PostgreSQL pgpool-II replication mode doesn’t work

pgpoolpostgresqlreplication

I'm experimenting with PostgreSQL and pgpool-II and trying to setup native replication mode on pgpool. The pgpool documentation says In the native replication mode, Pgpool-II is responsible for synchronizing databases.. So I didn't change any configuration on PostgreSQL, just set up two nodes via Puppet, made proper firewall configuration, so I can directly connect to nodes from other hosts on the network. pgpool-II logs seem Ok, don't show any obvious errors and pgpool starts normally, it can even connect to one of the nodes Actually it always connects to backend_hostname0. I even don't see any messages about replication itself. And when I stop the backend_hostname0 it seems like it doesn't see my second node and says: DETAIL: all backend nodes are down, pgpool requires at least one valid node.

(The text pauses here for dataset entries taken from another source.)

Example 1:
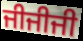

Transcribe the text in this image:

ਜੀਜੀਜੀ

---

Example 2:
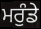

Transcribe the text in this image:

ਮਰੁੰਡੇ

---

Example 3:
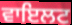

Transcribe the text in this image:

ਵਾਇਲਟ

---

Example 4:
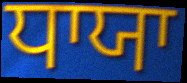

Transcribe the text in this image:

ਧਾਯਾ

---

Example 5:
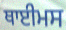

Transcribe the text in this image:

ਥਾਈਮਸ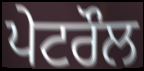
ਪੇਟਰੌਲ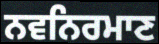
ਨਵਨਿਰਮਾਣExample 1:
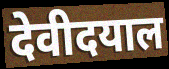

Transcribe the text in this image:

देवीदयाल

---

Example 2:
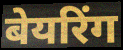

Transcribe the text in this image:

बेयरिंग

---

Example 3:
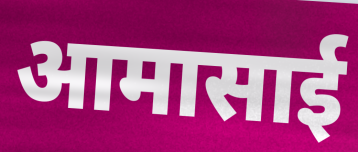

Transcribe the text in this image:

आमासाई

My pgpool configuration is like the following (I just copied that standard example config and added my posgresql backends):

replication_mode = on

backend_hostname0 = 'pg2.example.com'
backend_port0 = 5432
backend_weight0 = 1
backend_data_directory0 = '/var/postgres/data'
backend_flag0 = 'ALLOW_TO_FAILOVER'

backend_hostname1 = 'localhost'
backend_port1 = 5432
backend_weight1 = 1
backend_data_directory1 = '/var/postgres/data'
backend_flag1 = 'ALLOW_TO_FAILOVER'

Maybe I missed something, can't get this thing to work.
Thank you in advance.

Best Answer

Postgres instances are normally replicated using Streaming replication which uses the WAL(Write Ahead Logs), which are transferred to secondary database to be replicated. So all incoming queries from application will go to the primary database and gets executed. These executions generate WALs which are then transferred to the secondary database and applied so that the secondary comes in sync with primary database.

As per pgpool documentation, the replication it uses is a statement based replication where the application connects to pgpool server instead of database(primary/secondary), and the incoming queries are then forwarded to database instances to be replicated.

There are a lot of disadvantages of using pgpool replication setup. Functions like random(), CURRENT_TIMESTAMP, and sequences can have different values on different databases, also if the pgpool crashes, no query will execute, since the application is connected to pgpool, not the database.